Plus de 10 000 Égyptiens ont manifesté sur la place Tahrir du Caire, vendredi, dans une démonstration de force organisée par les islamistes, qui demandent aux dirigeants militaires d'exclure le chef des services secrets d'Hosni Moubarak et d'autres responsables de l'ancien régime de l'élection présidentielle du mois prochain.

Cette première grande manifestation en Égypte depuis des mois constitue un revirement pour les islamistes, qui ont abandonné les rassemblements populaires pour adopter une stratégie de coexistence avec les dirigeants militaires après leur écrasante victoire aux élections législatives, l'an dernier.

Mais la lutte pour le pouvoir s'intensifie à l'approche de l'élection présidentielle du mois prochain, dans laquelle les islamistes espèrent décrocher le plus haut poste de l'État. En réaction, l'un des plus puissants membres du régime Moubarak, l'ancien vice-président et chef du renseignement Omar Suleiman, a présenté sa candidature en affirmant vouloir empêcher les islamistes de prendre le pouvoir.
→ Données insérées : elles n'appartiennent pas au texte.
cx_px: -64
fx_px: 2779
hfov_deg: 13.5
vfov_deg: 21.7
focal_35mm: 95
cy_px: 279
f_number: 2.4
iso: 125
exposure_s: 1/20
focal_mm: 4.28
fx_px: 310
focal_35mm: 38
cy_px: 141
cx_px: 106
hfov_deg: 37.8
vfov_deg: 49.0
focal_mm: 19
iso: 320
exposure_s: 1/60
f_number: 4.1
Le rassemblement de vendredi, organisé par les Frères musulmans et le mouvement salafiste ultraconservateur, a mis en évidence la situation difficile des progressistes et des partisans de la gauche. La plupart d'entre eux rejettent aussi la candidature d'Omar Suleiman, mais ils soupçonnent les islamistes de vouloir monopoliser le pouvoir, et les accusent d'opportunisme. La plupart des militants progressistes qui ont été aux premières lignes du soulèvement populaire de l'an dernier ont boudé la manifestation de vendredi.
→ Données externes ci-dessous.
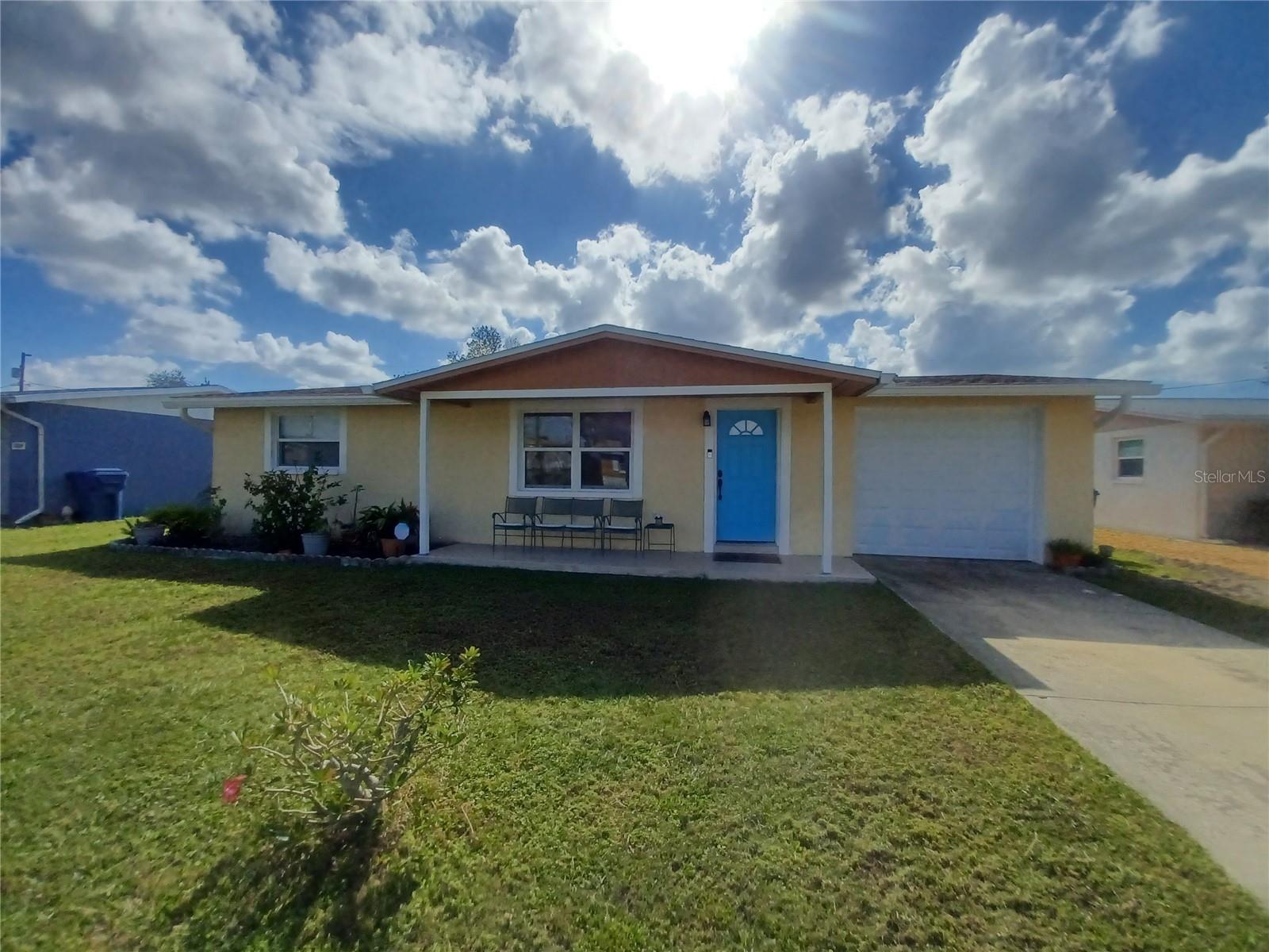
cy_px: 476
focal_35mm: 13
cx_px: 634
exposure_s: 1/4444
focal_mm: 1.42
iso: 50
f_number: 2.2
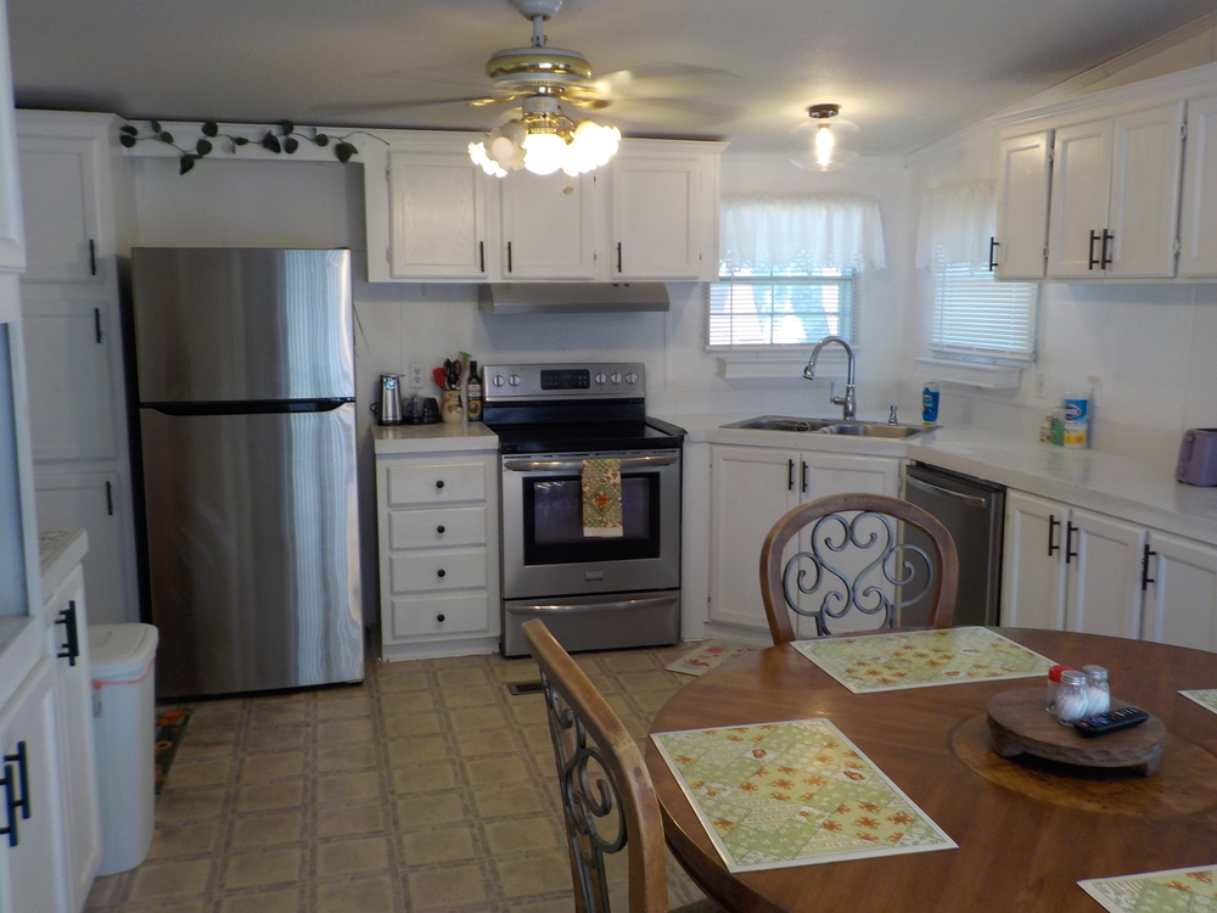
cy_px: 456
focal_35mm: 30
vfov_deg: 46.8
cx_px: 608
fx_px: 1055
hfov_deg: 60.0
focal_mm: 4.1
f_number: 3.3
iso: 125
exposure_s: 1/40
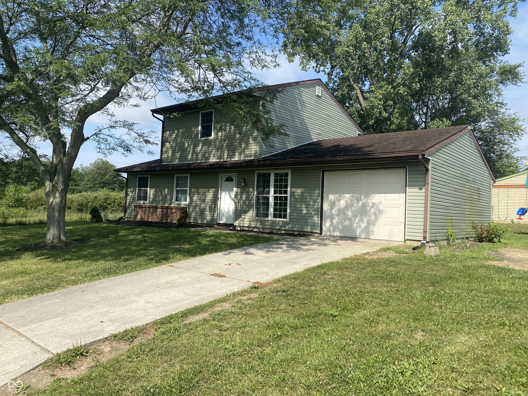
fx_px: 397
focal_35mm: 26
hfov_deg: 67.3
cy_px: 198
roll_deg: -2.2
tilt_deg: +3.3
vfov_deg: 53.1
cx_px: 264
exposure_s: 1/2463
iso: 32
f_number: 1.8
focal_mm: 4.25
La foule rassemblée sur la place Tahrir, épicentre du soulèvement qui a mené au renversement du régime Moubarak, était majoritairement islamiste. Une grande bannière d'un important candidat salafiste à la présidentielle, Hazem Abu Islamil, était suspendue sur la place et plusieurs manifestants portaient des t-shirts à son effigie. De nombreux hommes portaient la barbe des musulmans conservateurs et les vendeurs proposaient des bannières noires avec la profession de foi musulmane.

«Si Omar Suleiman devient président, (le pays) deviendra un bain de sang et les gens vont rester sur la place pendant 10 ans», a déclaré un manifestant, Ahmed Murad, devant des bannières qualifiant M. Suleiman de «candidat des sionistes».
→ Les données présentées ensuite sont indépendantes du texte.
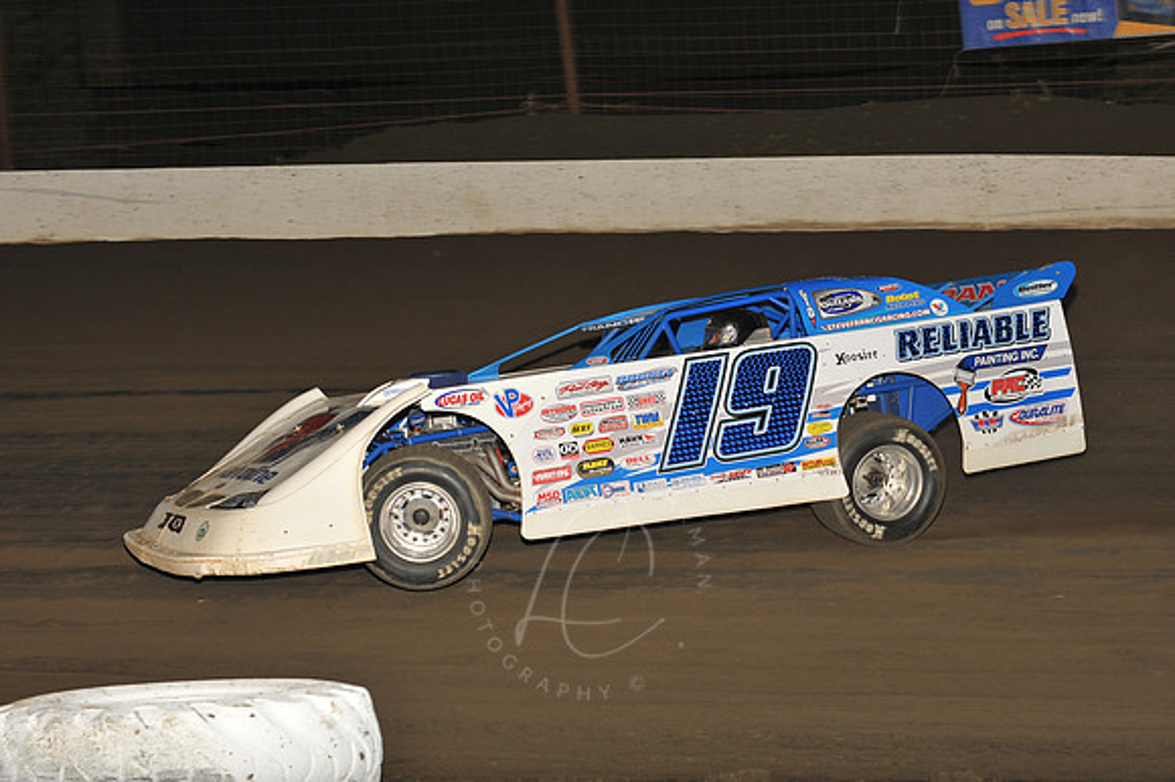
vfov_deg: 15.9
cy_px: 391
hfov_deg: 23.7
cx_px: 588
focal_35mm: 86
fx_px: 2805
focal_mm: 86
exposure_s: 1/320
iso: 800
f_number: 7.1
Omar Suleiman a été l'émissaire d'Hosni Moubarak dans les relations de l'Égypte avec Israël et plusieurs le considèrent comme un symbole de la relation apaisée entre les deux pays sous le règne de l'ancien dictateur.

«Nous n'avons pas chassé Moubarak pour en avoir un autre», a lancé un autre manifestant, Adel Suleiman, alors que la foule portait un cercueil noir où était écrit «le peuple veut chasser les vestiges», en référence aux anciennes personnalités du régime.

Les manifestants ont scandé «le peuple veut renverser le maréchal», en référence au chef du conseil militaire au pouvoir, le maréchal Hussein Tantaoui.

Jeudi, le Parlement égyptien dominé par les islamistes a adopté un projet de loi interdisant aux personnalités de l'ancien régime de se porter candidates à la présidence pendant 10 ans. Le projet de loi a été élaboré à la hâte cette semaine dans une tentative de disqualifier Omar Suleiman, mais le conseil militaire doit ratifier le texte pour qu'il entre en vigueur.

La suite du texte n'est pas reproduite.